20 Mart 2016 Pazar

NE OLURSA OLSUN SEN YOLUNDAN ŞAŞMA

         Mürşit Efendi annesinin onun için yaptığı fedakarlıkları,harcadığı emeği boşa çıkarmayıp,iyi bir terakki ile eğitim hayatını bitirip memur oldu.Onu bekleyen mücadelelerle dolu yeni hayatta ilk adımlarını atmış oldu.Her şeyi kendi kafasında planlamıştı.Kendisine verdiği sözler,kişiliğine olan bağlılığı,meslek hayatında yapması gerekenleri,bir ailesi olunca üsteleneceği sorumluluklar
bunların hepsini bir bir düşünmüş ve bunları hayata geçirmek için kendini hazırlamıştı.İstanbul'dan ayrılıp Sivas'a geldi.Yeni hayatını Sivas'ta kuracaktı.Nihayet yolculuk bitmiş ve Sivas'a gelmişti.Yerleştikten sonra iyi-kötü yeni insanlarla tanışmış ve işine odaklanmıştı.

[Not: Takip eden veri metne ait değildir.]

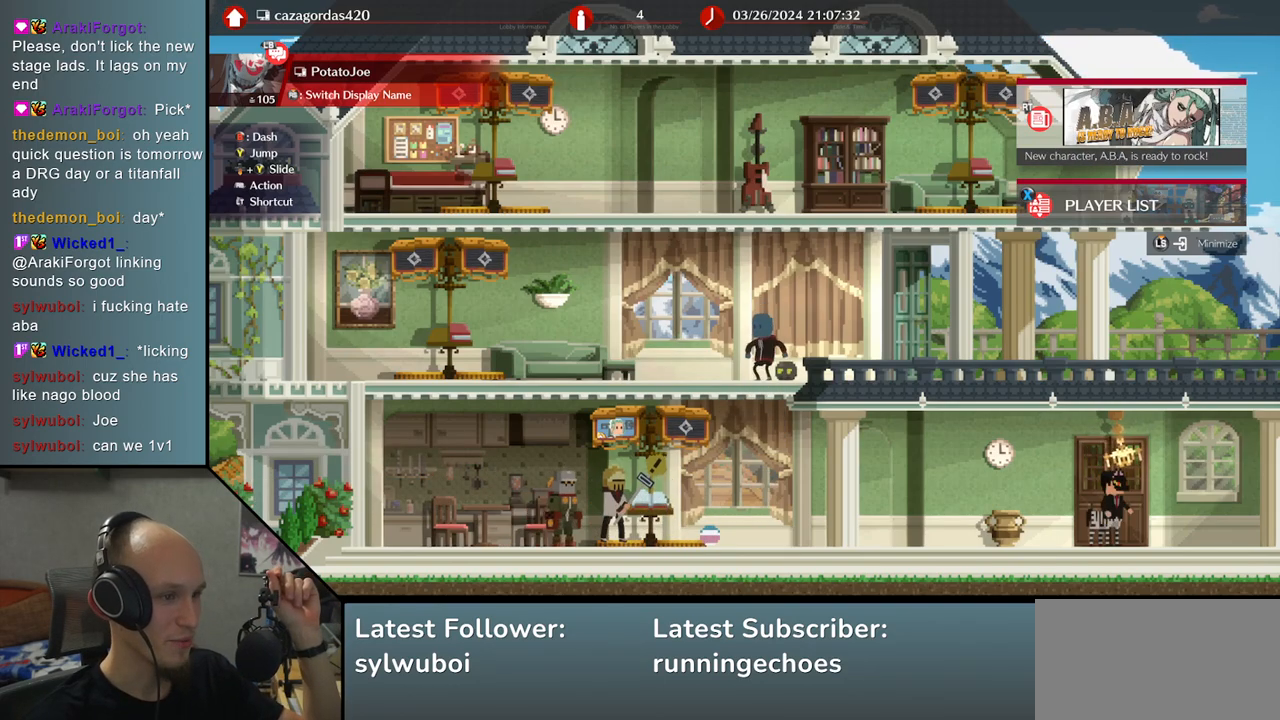
{"buttons": [], "left_stick": "left", "events": [[450, "left_stick", "left"]]}
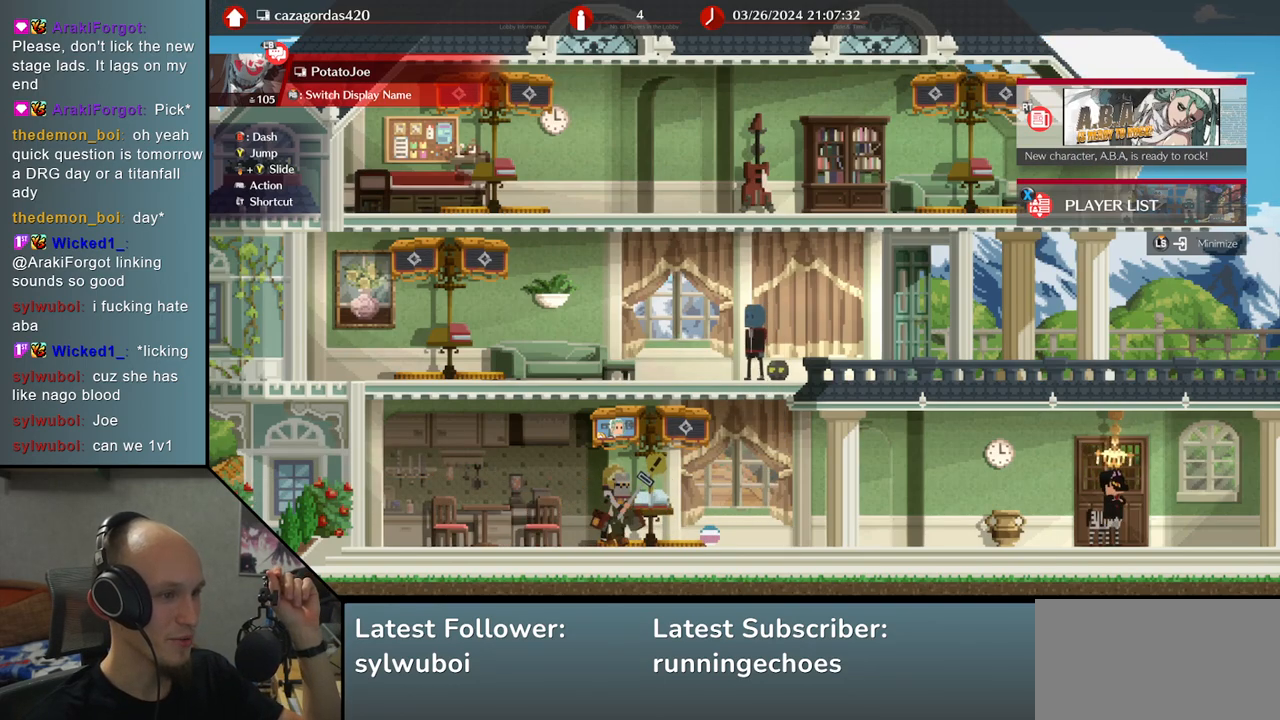
{"buttons": [], "left_stick": "left", "events": []}
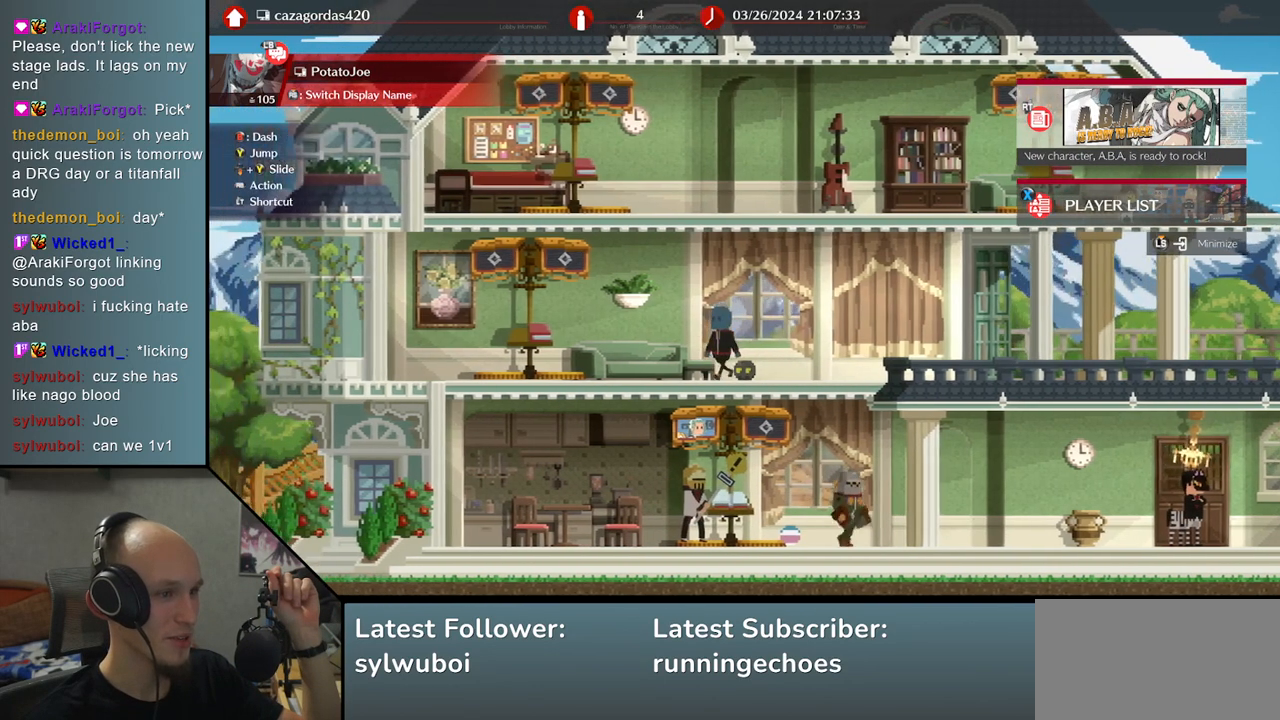
{"buttons": [], "left_stick": "center", "events": [[450, "left_stick", "center"]]}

      Tahir Bey'i kırmayıp onunla birlikte bir akşam yemeğine gitmişti Fakat onun hiç alışkın olmadığı bir ortama girmiş olmuştu.Oradakilerin hepsi rakı içiyorlardı.Mürşit Efendi ise içmeyeceğini söylemişti.Bunun üzerine Tahir Beyle ona neden içtiğini anlattı.Tahir Bey'den duyduklarının hiçbirine ehemmiyet vermemişti.Ama adamın kurduğu bir cümle onu hem düşündürmüş hem de korkutmuştu.
      "Rakısız yaşanmaz evlat...Hele biraz zaman geçsin,sen de bana hak vereceksin...Yoksa kendi dünyasında tasarladığı hayatı yerine böyle bir hayat mı sürecekti?